▸ The records
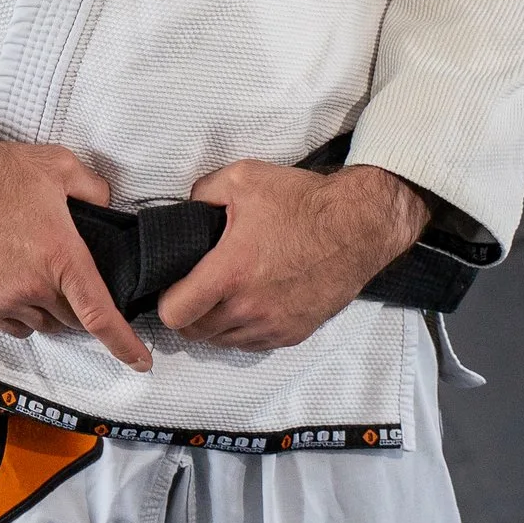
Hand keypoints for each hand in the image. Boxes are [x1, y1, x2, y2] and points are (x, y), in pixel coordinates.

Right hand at [0, 115, 150, 371]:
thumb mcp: (57, 164)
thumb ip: (94, 188)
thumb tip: (108, 206)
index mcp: (61, 256)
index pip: (100, 314)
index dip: (124, 344)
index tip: (140, 362)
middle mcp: (35, 286)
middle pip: (73, 319)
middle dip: (78, 303)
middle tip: (69, 273)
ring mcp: (5, 299)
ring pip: (44, 322)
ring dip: (48, 307)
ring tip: (35, 268)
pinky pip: (15, 324)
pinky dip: (23, 312)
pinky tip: (15, 282)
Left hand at [157, 161, 429, 350]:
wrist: (358, 226)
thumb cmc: (301, 201)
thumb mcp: (241, 178)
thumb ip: (201, 194)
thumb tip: (185, 210)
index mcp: (230, 272)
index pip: (175, 314)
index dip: (165, 300)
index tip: (171, 283)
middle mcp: (250, 308)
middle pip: (195, 332)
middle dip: (188, 312)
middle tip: (192, 286)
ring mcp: (273, 325)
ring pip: (223, 341)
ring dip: (214, 323)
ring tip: (219, 294)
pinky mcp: (294, 333)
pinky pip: (252, 344)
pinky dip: (242, 329)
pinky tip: (246, 302)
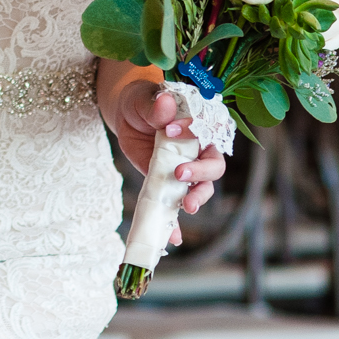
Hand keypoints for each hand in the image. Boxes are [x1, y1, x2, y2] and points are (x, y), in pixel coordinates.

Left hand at [112, 80, 226, 244]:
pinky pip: (177, 204)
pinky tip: (174, 238)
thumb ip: (156, 106)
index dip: (195, 131)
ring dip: (198, 198)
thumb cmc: (141, 102)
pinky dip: (176, 222)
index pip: (209, 128)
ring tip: (188, 206)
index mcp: (200, 122)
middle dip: (202, 173)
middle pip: (213, 164)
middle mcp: (199, 147)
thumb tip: (166, 104)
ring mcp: (187, 167)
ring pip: (202, 187)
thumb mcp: (143, 100)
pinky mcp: (171, 183)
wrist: (126, 115)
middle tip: (181, 174)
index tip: (170, 129)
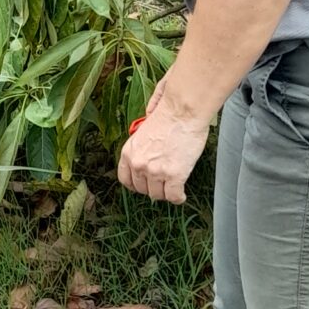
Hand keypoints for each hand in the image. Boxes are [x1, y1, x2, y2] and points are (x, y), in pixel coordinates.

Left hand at [117, 80, 211, 204]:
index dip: (136, 184)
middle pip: (142, 189)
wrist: (183, 111)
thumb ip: (141, 146)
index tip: (144, 185)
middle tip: (163, 184)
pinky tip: (181, 194)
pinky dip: (178, 197)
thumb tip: (146, 152)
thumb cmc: (169, 115)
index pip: (125, 179)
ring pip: (158, 195)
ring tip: (173, 187)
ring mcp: (155, 171)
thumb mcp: (144, 131)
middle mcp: (139, 163)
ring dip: (166, 193)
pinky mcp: (173, 175)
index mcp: (129, 152)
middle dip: (153, 188)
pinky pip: (174, 196)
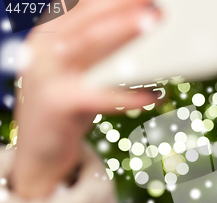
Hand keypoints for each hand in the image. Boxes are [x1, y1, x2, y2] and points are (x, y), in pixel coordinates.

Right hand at [10, 0, 160, 198]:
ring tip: (154, 22)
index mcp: (50, 37)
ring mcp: (47, 76)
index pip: (84, 9)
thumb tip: (142, 29)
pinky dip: (129, 95)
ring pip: (91, 46)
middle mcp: (44, 50)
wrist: (39, 152)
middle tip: (156, 4)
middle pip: (89, 22)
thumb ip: (101, 50)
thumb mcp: (79, 72)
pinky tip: (154, 94)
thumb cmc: (69, 106)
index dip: (114, 0)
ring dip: (125, 32)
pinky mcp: (58, 105)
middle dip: (123, 8)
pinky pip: (100, 97)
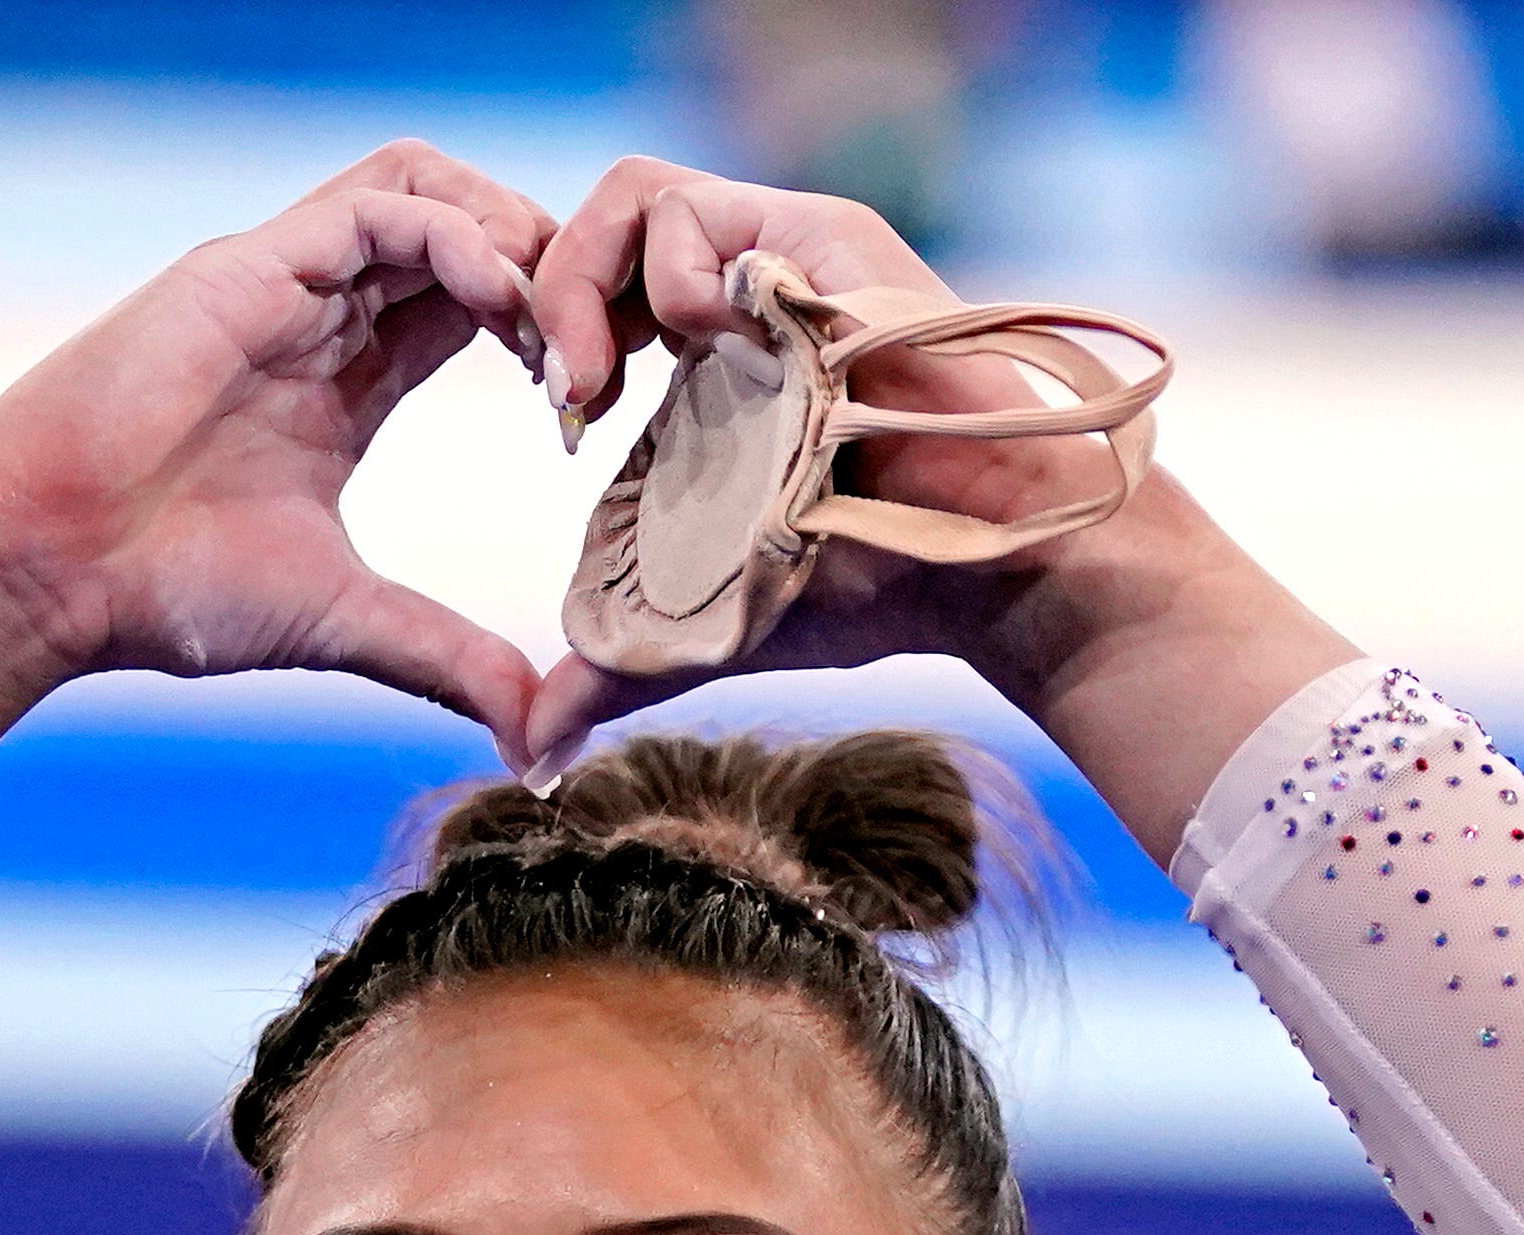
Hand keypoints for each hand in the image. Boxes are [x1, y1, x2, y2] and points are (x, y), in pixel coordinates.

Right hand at [0, 144, 557, 762]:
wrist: (45, 575)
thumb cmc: (165, 595)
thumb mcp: (346, 623)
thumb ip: (447, 659)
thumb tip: (535, 741)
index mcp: (347, 382)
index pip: (473, 305)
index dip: (549, 329)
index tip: (590, 404)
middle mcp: (320, 316)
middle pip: (464, 228)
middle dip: (548, 269)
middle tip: (595, 350)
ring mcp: (285, 281)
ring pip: (430, 187)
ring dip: (512, 231)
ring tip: (553, 318)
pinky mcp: (250, 266)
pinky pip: (382, 204)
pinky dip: (458, 235)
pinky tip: (498, 305)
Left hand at [512, 155, 1188, 771]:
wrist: (989, 568)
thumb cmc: (877, 586)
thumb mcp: (713, 617)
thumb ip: (620, 664)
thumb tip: (534, 752)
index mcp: (716, 353)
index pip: (596, 292)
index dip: (549, 336)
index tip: (560, 422)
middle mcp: (747, 286)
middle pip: (595, 230)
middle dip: (544, 301)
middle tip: (557, 398)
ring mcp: (784, 252)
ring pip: (628, 195)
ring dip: (579, 281)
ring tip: (595, 382)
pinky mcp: (818, 235)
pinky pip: (684, 205)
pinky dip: (653, 272)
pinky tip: (690, 348)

▸ Activity
Check which lines of the entries hold the word "Right", then please give only how many there are.

▸ Solved exercise
3